An earthquake catalog is a chronologically ordered list of time, coordinates of epicenter, magnitude and focal depth of all recorded earthquakes with magnitudes greater than or equal to a certain threshold that occurred inside or in the vicinity of a geographical region during a specified time period. Among different proposed models, the epidemic type aftershock sequence (ETAS) model is the most widely used statistical model to describe the underlying process that generates an earthquake catalogs.

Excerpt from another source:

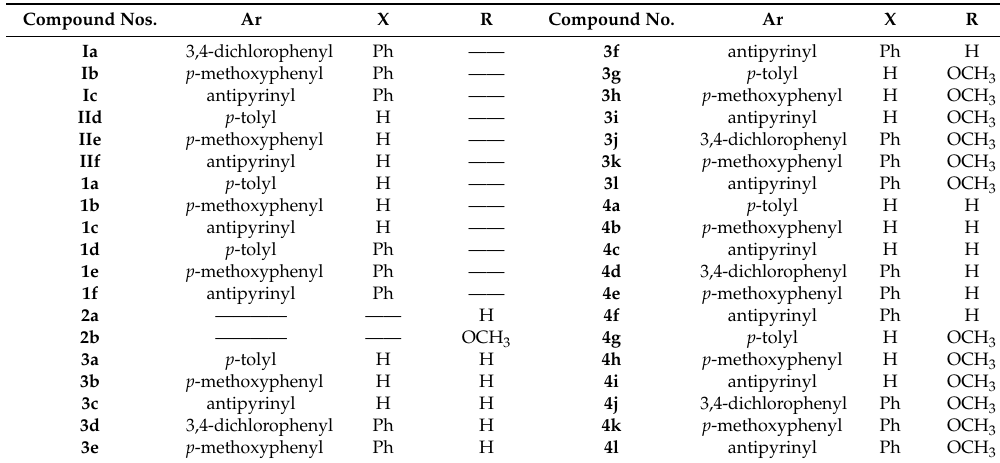
Table 1. List of all synthesized compounds shown in Scheme 1.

The space-time version of the ETAS model is a spatio-temporal marked point process model. It is a semi-parametric model that describes the background and triggering seismic activities in a geographical region and can be used for earthquake declustering. However, estimation of the ETAS model parameters is computationally challenging. The 'ETAS' package fits the ETAS model to an earthquake catalog. The etas function in the package is based on a C port of a Fortran program by Jiancang Zhuang, Yosihiko Ogata and their colleagues.

Installation

To install the package from CRAN, run the following in R:

install.packages('ETAS')

You can also install the current version of the package on GitHub by running:

require(remotes)
install_github('jalilian/ETAS')

If remotes is not installed, you should first run:

install.packages('remotes')

Vignette

Jalilian, A. (2019). ETAS: An R Package for Fitting the Space-Time ETAS Model to Earthquake Data. Journal of Statistical Software, 88(CN 1), 1-39. DOI:10.18637/jss.v088.c01

Parallel computing

Computations of the conditional intensity function, the log-likelihood function, declustering probabilities and the Davidon-Fletcher-Powell algorithm for optimization are all written in C code. As of version 0.3, a new C++ code is implemented using the Rcpp package which allows multi-thread parallel computing on multi-core processors with OpenMP and suported platforms. The argument nthreads in etas function determines the number of threads to be used in the parallel region of the code. If nthreads = 1 (the default), then a serial version of the C++ code carries out the computations. The detectCores function in parallel package can be consulted to find out the overall number of available threads on a given machine:

parallel::detectCores()

Parallel computing (nthreads > 1) reduces the computation time for large earthquake catalogs. However, resource usage and limitations should be considered when setting nthreads.